Both immediate and late-phase reactions are observed after allergen exposure. The immediate reaction occurs within seconds to minutes, resulting in the rapid release of preformed mediators and newly generated mediators from the arachidonic acid cascade as the mast cell membrane is disturbed (Table 76–1). These mediators of immediate hypersensitivity include histamine, some leukotrienes, prostaglandin D2, tryptase, and kinins.6 In addition, the mast cell has been found to be a source of several cytokines that probably are relevant to the chronicity of the mucosal inflammation that characterizes allergic rhinitis.7 Sensory nerve stimulation produces itching, and sneezing occurs via reflex stimulation of efferent vagal pathways. Neuropeptides substance P and calcitonin gene-related peptide from nonadrenergic, noncholinergic nerves affect vascular engorgement directly and via modulation of sympathetic tone. Histamine produces rhinorrhea, itching, sneezing, and obstruction, with the obstruction only partially blocked by H1– or H2-blocking agents.8 Nasal obstruction is also caused by kinins, prostaglandin D2, and leukotrienes C4/D4. Kinins, when directly administered, produce pain rather than itching.9 These inflammatory mediators also produce vasodilation, increased vascular permeability, and production of increased nasal secretions.10
TABLE 76-1 Mast Cell Mediators
Four to 8 hours after the initial exposure to an allergen, a late-phase reaction occurs symptomatically in 50% of allergic rhinitis patients.11 This response, thought to be caused by cytokines released primarily by mast cells and thymus-derived helper lymphocytes, is characterized by profound infiltration and activation of migrating cells. This inflammatory response likely is responsible for the persistent, chronic symptoms of allergic rhinitis, including nasal congestion. The inflamed mucosa becomes hyperresponsive, a state characterized by exacerbation of nasal reactions to non-specific or irritant triggers. In this state, the patient also reacts to increasingly lower amounts of the same allergen.12 The process also causes significant increases in non-specific irritability (as seen in asthma) and the notion among patients that they have become “allergic to everything.”

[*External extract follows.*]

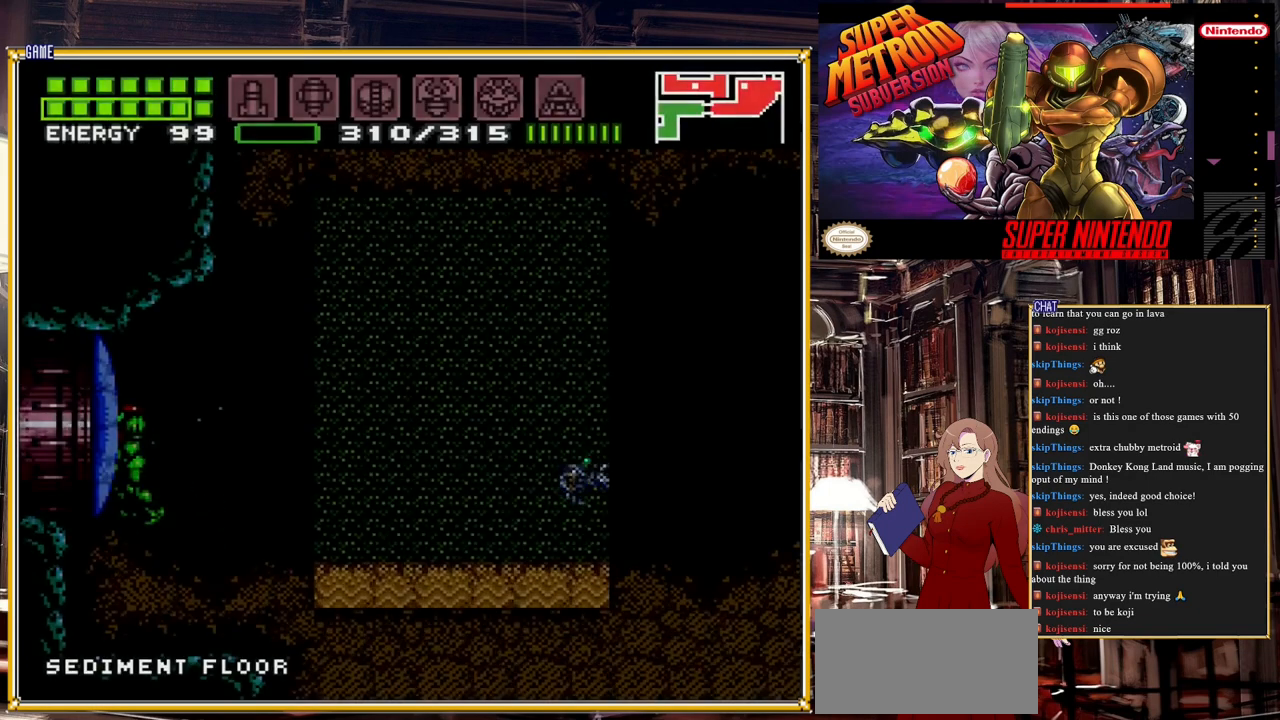
{"buttons": ["DPAD_LEFT"], "events": [[67, "Y", "down"], [250, "Y", "up"]]}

The patient with allergic rhinitis typically complains of clear rhinorrhea, paroxysms of sneezing, nasal congestion, postnasal drip, and pruritic eyes, ears, nose, or palate. Symptoms of allergic conjunctivitis are associated more frequently with seasonal than perennial allergic rhinitis, because a majority of the perennial allergens, such as dust mites and molds, are indoors, where air velocity is too low for substantial deposition of allergenic particles on the conjunctivae. However, with heavy exposure from animal or mold allergens, allergic conjunctivitis can be pronounced.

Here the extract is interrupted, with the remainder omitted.